Shanahan must be expected to play the Patriots close if we are to judge the Redskins as “on the right track.” For all the talk about the players who the Redskins will not have, lets be honest: Trent Williams was a staple pick of the Shanahan era, and teams didn’t have him on their board that year even though the Redskins picked him fourth overall with Oklahoma State LT Russel Okung on the board. Rex Grossman is a staple concept of the Mike Shanahan era, and he will play quarterback. Will Montgomery made the Redskins roster last year when it did not appear he was one of the best options, he will start at Center. Chris Chester, Jammal Brown, and Jabar Gaffney are all staple acquistions of the Redskins over the last two years. Santana Moss is healthy as Rex Grossman’s safety blanket.
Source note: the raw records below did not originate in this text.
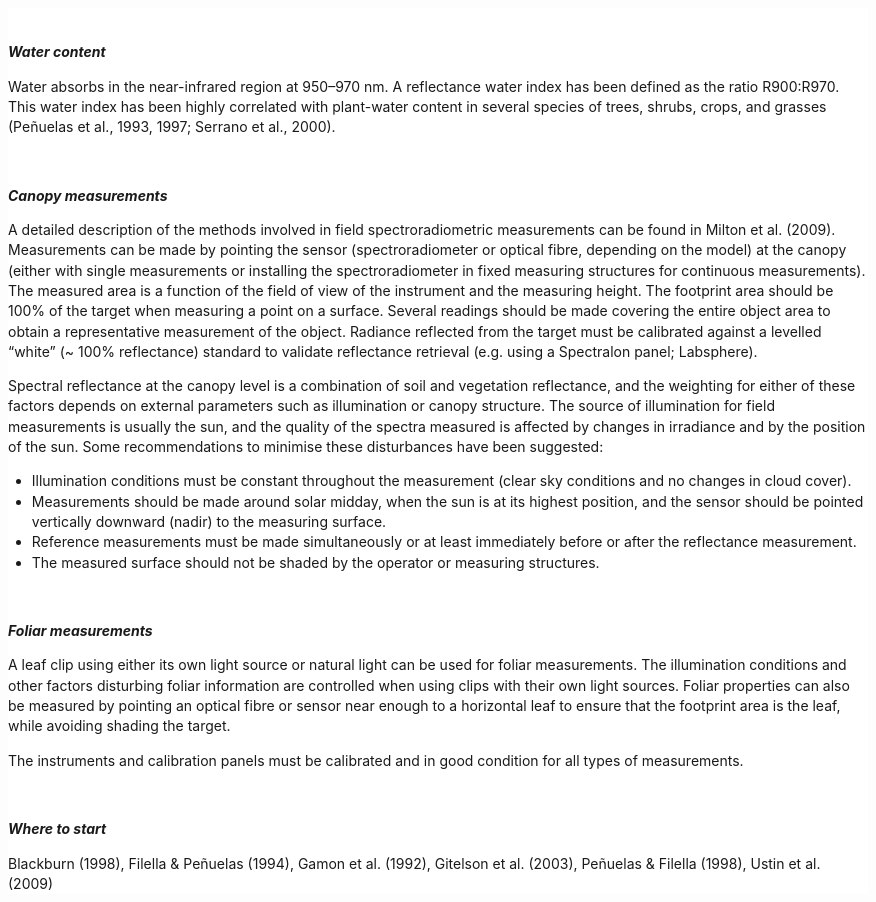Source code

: &nbsp;

<em><strong>Water content</strong></em>

Water absorbs in the near-infrared region at 950–970 nm. A reflectance water index has been defined as the ratio R900:R970. This water index has been highly correlated with plant-water content in several species of trees, shrubs, crops, and grasses (Peñuelas et al., 1993, 1997; Serrano et al., 2000).

&nbsp;

<em><strong>Canopy measurements</strong></em>

A detailed description of the methods involved in field spectroradiometric measurements can be found in Milton et al. (2009). Measurements can be made by pointing the sensor (spectroradiometer or optical fibre, depending on the model) at the canopy (either with single measurements or installing the spectroradiometer in fixed measuring structures for continuous measurements). The measured area is a function of the field of view of the instrument and the measuring height. The footprint area should be 100% of the target when measuring a point on a surface. Several readings should be made covering the entire object area to obtain a representative measurement of the object. Radiance reflected from the target must be calibrated against a levelled “white” (~ 100% reflectance) standard to validate reflectance retrieval (e.g. using a Spectralon panel; Labsphere).

Spectral reflectance at the canopy level is a combination of soil and vegetation reflectance, and the weighting for either of these factors depends on external parameters such as illumination or canopy structure. The source of illumination for field measurements is usually the sun, and the quality of the spectra measured is affected by changes in irradiance and by the position of the sun. Some recommendations to minimise these disturbances have been suggested:
<ul>
 	<li>Illumination conditions must be constant throughout the measurement (clear sky conditions and no changes in cloud cover).</li>
 	<li>Measurements should be made around solar midday, when the sun is at its highest position, and the sensor should be pointed vertically downward (nadir) to the measuring surface.</li>
 	<li>Reference measurements must be made simultaneously or at least immediately before or after the reflectance measurement.</li>
 	<li>The measured surface should not be shaded by the operator or measuring structures.</li>
</ul>
&nbsp;

<em><strong>Foliar measurements</strong></em>

A leaf clip using either its own light source or natural light can be used for foliar measurements. The illumination conditions and other factors disturbing foliar information are controlled when using clips with their own light sources. Foliar properties can also be measured by pointing an optical fibre or sensor near enough to a horizontal leaf to ensure that the footprint area is the leaf, while avoiding shading the target.

The instruments and calibration panels must be calibrated and in good condition for all types of measurements.

&nbsp;

<em><strong>Where to start</strong></em>

Blackburn (1998), Filella &amp; Peñuelas (1994), Gamon et al. (1992), Gitelson et al. (2003), Peñuelas &amp; Filella (1998), Ustin et al. (2009)
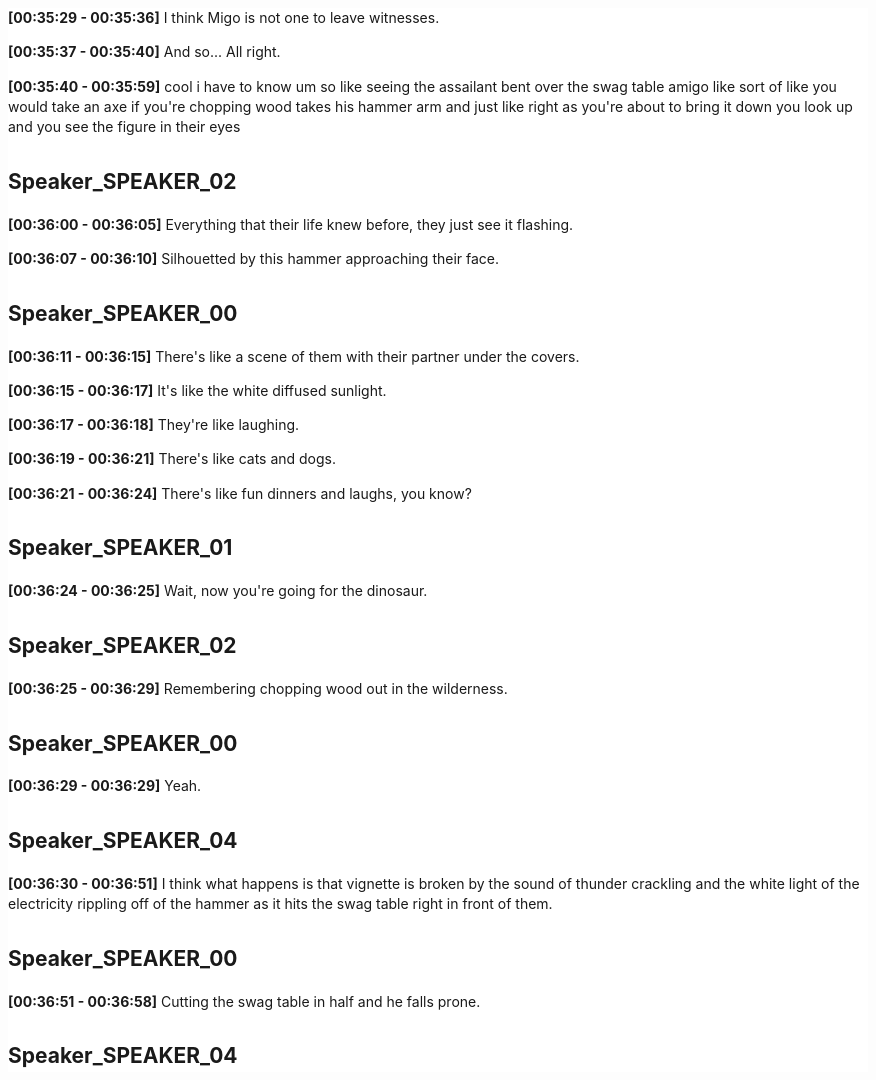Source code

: **[00:35:29 - 00:35:36]** I think Migo is not one to leave witnesses.

**[00:35:37 - 00:35:40]** And so... All right.

**[00:35:40 - 00:35:59]** cool i have to know um so like seeing the assailant bent over the swag table amigo like sort of like you would take an axe if you're chopping wood takes his hammer arm and just like right as you're about to bring it down you look up and you see the figure in their eyes


## Speaker_SPEAKER_02

**[00:36:00 - 00:36:05]** Everything that their life knew before, they just see it flashing.

**[00:36:07 - 00:36:10]** Silhouetted by this hammer approaching their face.


## Speaker_SPEAKER_00

**[00:36:11 - 00:36:15]** There's like a scene of them with their partner under the covers.

**[00:36:15 - 00:36:17]** It's like the white diffused sunlight.

**[00:36:17 - 00:36:18]** They're like laughing.

**[00:36:19 - 00:36:21]** There's like cats and dogs.

**[00:36:21 - 00:36:24]** There's like fun dinners and laughs, you know?


## Speaker_SPEAKER_01

**[00:36:24 - 00:36:25]** Wait, now you're going for the dinosaur.


## Speaker_SPEAKER_02

**[00:36:25 - 00:36:29]** Remembering chopping wood out in the wilderness.


## Speaker_SPEAKER_00

**[00:36:29 - 00:36:29]** Yeah.


## Speaker_SPEAKER_04

**[00:36:30 - 00:36:51]** I think what happens is that vignette is broken by the sound of thunder crackling and the white light of the electricity rippling off of the hammer as it hits the swag table right in front of them.


## Speaker_SPEAKER_00

**[00:36:51 - 00:36:58]** Cutting the swag table in half and he falls prone.


## Speaker_SPEAKER_04
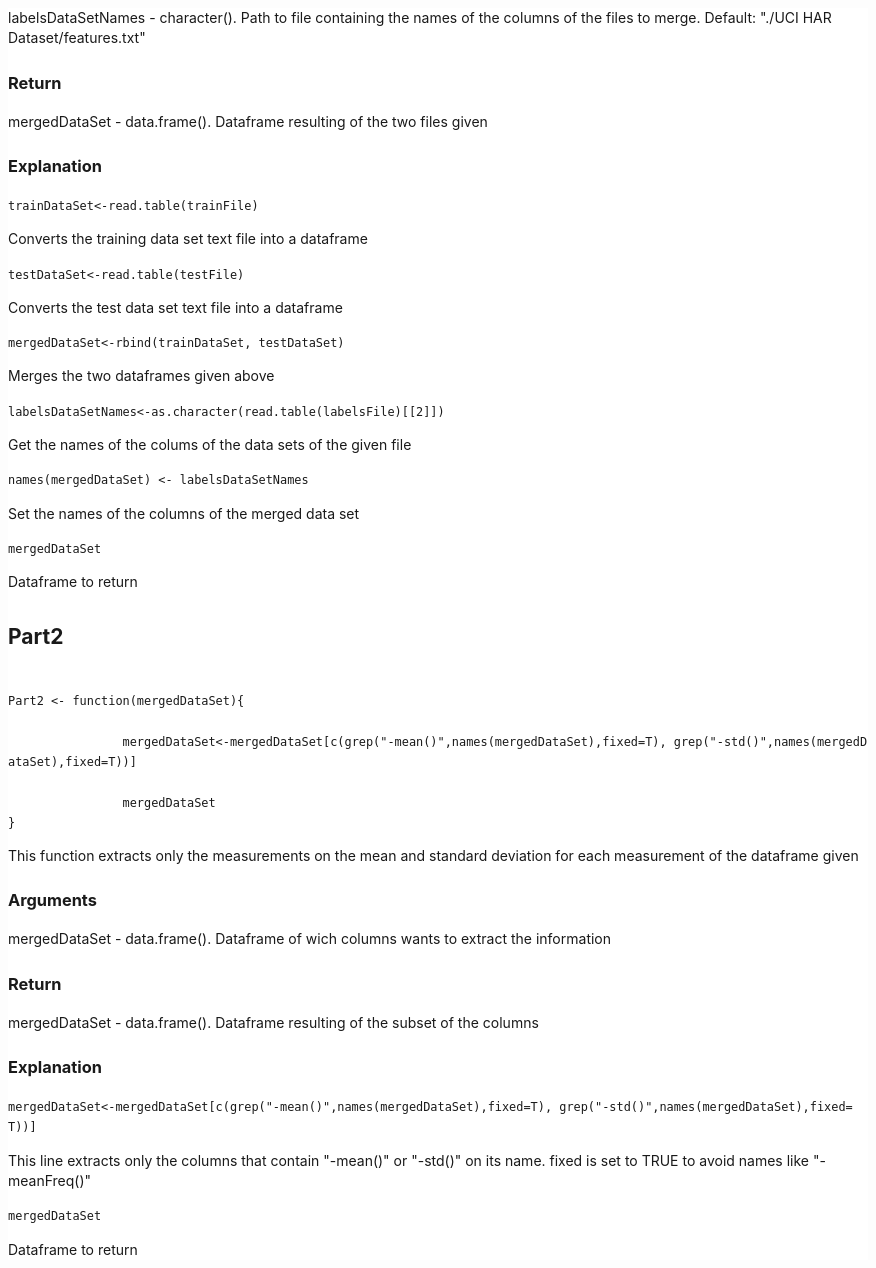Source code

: labelsDataSetNames - character().  Path to file containing the names of the columns of the files to merge.  Default: "./UCI HAR Dataset/features.txt"


### Return ###
mergedDataSet	- data.frame().  Dataframe resulting of the two files given

### Explanation ###

<pre><code>trainDataSet&lt;-read.table(trainFile)</code></code></pre>
Converts the training data set text file into a dataframe
<pre><code>testDataSet&lt;-read.table(testFile)</code></code></pre>
Converts the test data set text file into a dataframe
<pre><code>mergedDataSet&lt;-rbind(trainDataSet, testDataSet)</code></code></pre>
Merges the two dataframes given above
<pre><code>labelsDataSetNames&lt;-as.character(read.table(labelsFile)[[2]])</code></code></pre>
Get the names of the colums of the data sets of the given file
<pre><code>names(mergedDataSet) &lt;- labelsDataSetNames</code></code></pre>
Set the names of the columns of the merged data set
<pre><code>mergedDataSet</code></code></pre>
Dataframe to return

## Part2 ##
<pre><code>
Part2 &lt;- function(mergedDataSet){

				mergedDataSet&lt;-mergedDataSet[c(grep("-mean()",names(mergedDataSet),fixed=T), grep("-std()",names(mergedDataSet),fixed=T))]
				
				mergedDataSet
}
</code></pre>

This function extracts only the measurements on the mean and standard deviation for each measurement of the dataframe given

### Arguments ###
mergedDataSet - data.frame().  Dataframe of wich columns wants to extract the information


### Return ###
mergedDataSet	- data.frame().  Dataframe resulting of the subset of the columns

### Explanation ###

<pre><code>mergedDataSet&lt;-mergedDataSet[c(grep("-mean()",names(mergedDataSet),fixed=T), grep("-std()",names(mergedDataSet),fixed=T))]</code></pre>
This line extracts only the columns that contain "-mean()" or "-std()" on its name.  fixed is set to TRUE to avoid names like "-meanFreq()"
<pre><code>mergedDataSet</code></pre>

Dataframe to return
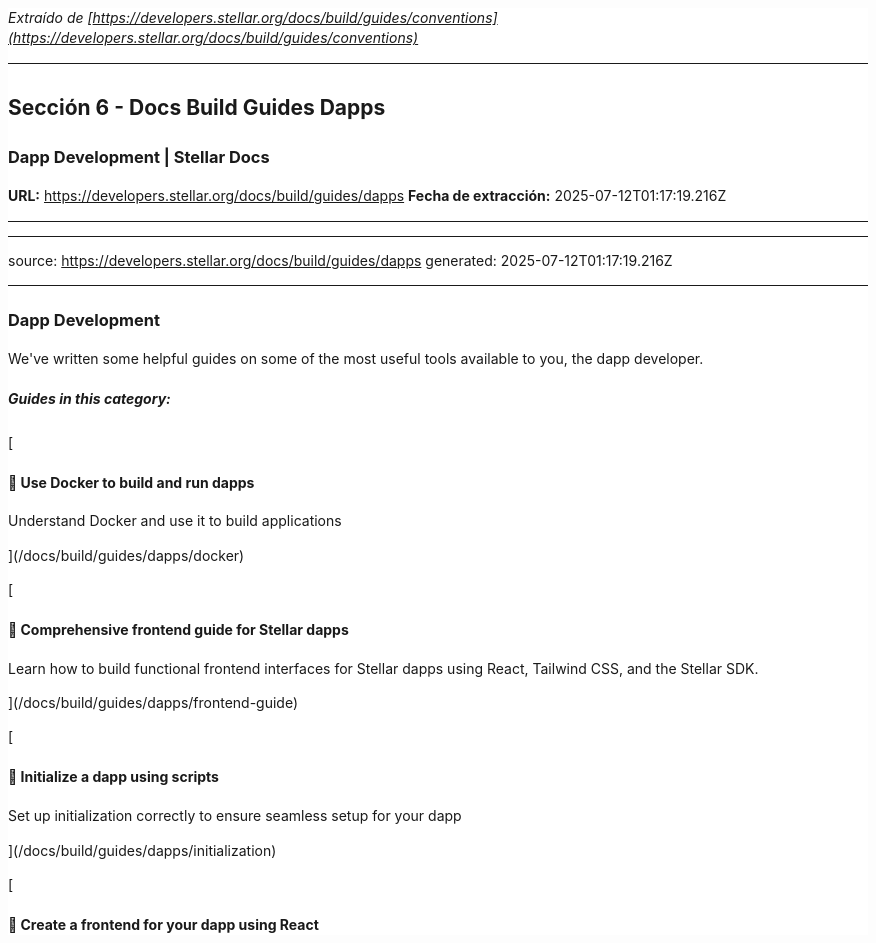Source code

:
_Extraído de [https://developers.stellar.org/docs/build/guides/conventions](https://developers.stellar.org/docs/build/guides/conventions)_

---

## Sección 6 - Docs Build Guides Dapps

### Dapp Development | Stellar Docs

**URL:** https://developers.stellar.org/docs/build/guides/dapps
**Fecha de extracción:** 2025-07-12T01:17:19.216Z

---

---

source: https://developers.stellar.org/docs/build/guides/dapps
generated: 2025-07-12T01:17:19.216Z

---

### Dapp Development

We've written some helpful guides on some of the most useful tools available to you, the dapp developer.

##### Guides in this category:

[

#### 📄️ Use Docker to build and run dapps

Understand Docker and use it to build applications

](/docs/build/guides/dapps/docker)

[

#### 📄️ Comprehensive frontend guide for Stellar dapps

Learn how to build functional frontend interfaces for Stellar dapps using React, Tailwind CSS, and the Stellar SDK.

](/docs/build/guides/dapps/frontend-guide)

[

#### 📄️ Initialize a dapp using scripts

Set up initialization correctly to ensure seamless setup for your dapp

](/docs/build/guides/dapps/initialization)

[

#### 📄️ Create a frontend for your dapp using React
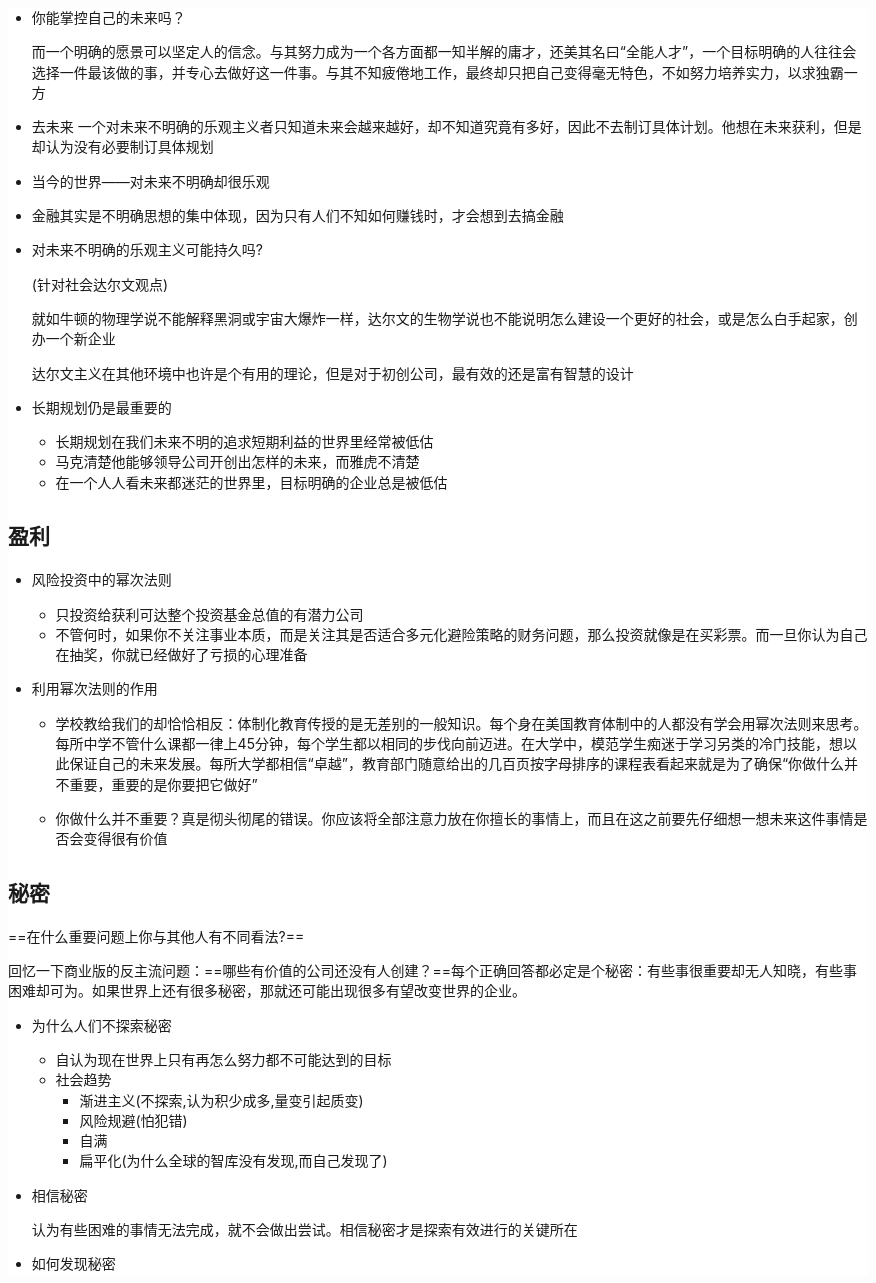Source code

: + 你能掌控自己的未来吗？

  而一个明确的愿景可以坚定人的信念。与其努力成为一个各方面都一知半解的庸才，还美其名曰“全能人才”，一个目标明确的人往往会选择一件最该做的事，并专心去做好这一件事。与其不知疲倦地工作，最终却只把自己变得毫无特色，不如努力培养实力，以求独霸一方

+ 去未来
  一个对未来不明确的乐观主义者只知道未来会越来越好，却不知道究竟有多好，因此不去制订具体计划。他想在未来获利，但是却认为没有必要制订具体规划

+ 当今的世界——对未来不明确却很乐观

+ 金融其实是不明确思想的集中体现，因为只有人们不知如何赚钱时，才会想到去搞金融

+ 对未来不明确的乐观主义可能持久吗?

  (针对社会达尔文观点)

  就如牛顿的物理学说不能解释黑洞或宇宙大爆炸一样，达尔文的生物学说也不能说明怎么建设一个更好的社会，或是怎么白手起家，创办一个新企业

  达尔文主义在其他环境中也许是个有用的理论，但是对于初创公司，最有效的还是富有智慧的设计

+ 长期规划仍是最重要的

  + 长期规划在我们未来不明的追求短期利益的世界里经常被低估
  + 马克清楚他能够领导公司开创出怎样的未来，而雅虎不清楚
  + 在一个人人看未来都迷茫的世界里，目标明确的企业总是被低估

## 盈利

+ 风险投资中的幂次法则

  + 只投资给获利可达整个投资基金总值的有潜力公司
  + 不管何时，如果你不关注事业本质，而是关注其是否适合多元化避险策略的财务问题，那么投资就像是在买彩票。而一旦你认为自己在抽奖，你就已经做好了亏损的心理准备

+ 利用幂次法则的作用

  + 学校教给我们的却恰恰相反：体制化教育传授的是无差别的一般知识。每个身在美国教育体制中的人都没有学会用幂次法则来思考。每所中学不管什么课都一律上45分钟，每个学生都以相同的步伐向前迈进。在大学中，模范学生痴迷于学习另类的冷门技能，想以此保证自己的未来发展。每所大学都相信“卓越”，教育部门随意给出的几百页按字母排序的课程表看起来就是为了确保“你做什么并不重要，重要的是你要把它做好”

  + 你做什么并不重要？真是彻头彻尾的错误。你应该将全部注意力放在你擅长的事情上，而且在这之前要先仔细想一想未来这件事情是否会变得很有价值

## 秘密

==在什么重要问题上你与其他人有不同看法?==

回忆一下商业版的反主流问题：==哪些有价值的公司还没有人创建？==每个正确回答都必定是个秘密：有些事很重要却无人知晓，有些事困难却可为。如果世界上还有很多秘密，那就还可能出现很多有望改变世界的企业。

+ 为什么人们不探索秘密

  + 自认为现在世界上只有再怎么努力都不可能达到的目标
  + 社会趋势
    + 渐进主义(不探索,认为积少成多,量变引起质变)
    + 风险规避(怕犯错)
    + 自满
    + 扁平化(为什么全球的智库没有发现,而自己发现了)

+ 相信秘密

  认为有些困难的事情无法完成，就不会做出尝试。相信秘密才是探索有效进行的关键所在

+ 如何发现秘密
It’s one thing if guys like Paulsen in their first start don’t perform up to par. But the Redskins offense is made primarily through the vision of Mike Shanahan. And so while I’m willing to write Kyle Shanahan a pass if it struggles this week because he’s missing key pieces specific to this week’s gameplan, the guy who built the roster gets significantly less of a pass. The depth of the Redskins offense needs to win against the Patriots defense if we should take the rebuilding process seriously heading forward. And if the Redskins are blown out at home, it’s clear that they are not on the right track. The Redskins must show up, play well, and surprise some people with their desire and toughness. The outcome of the game is irrelevant. How they play means everything.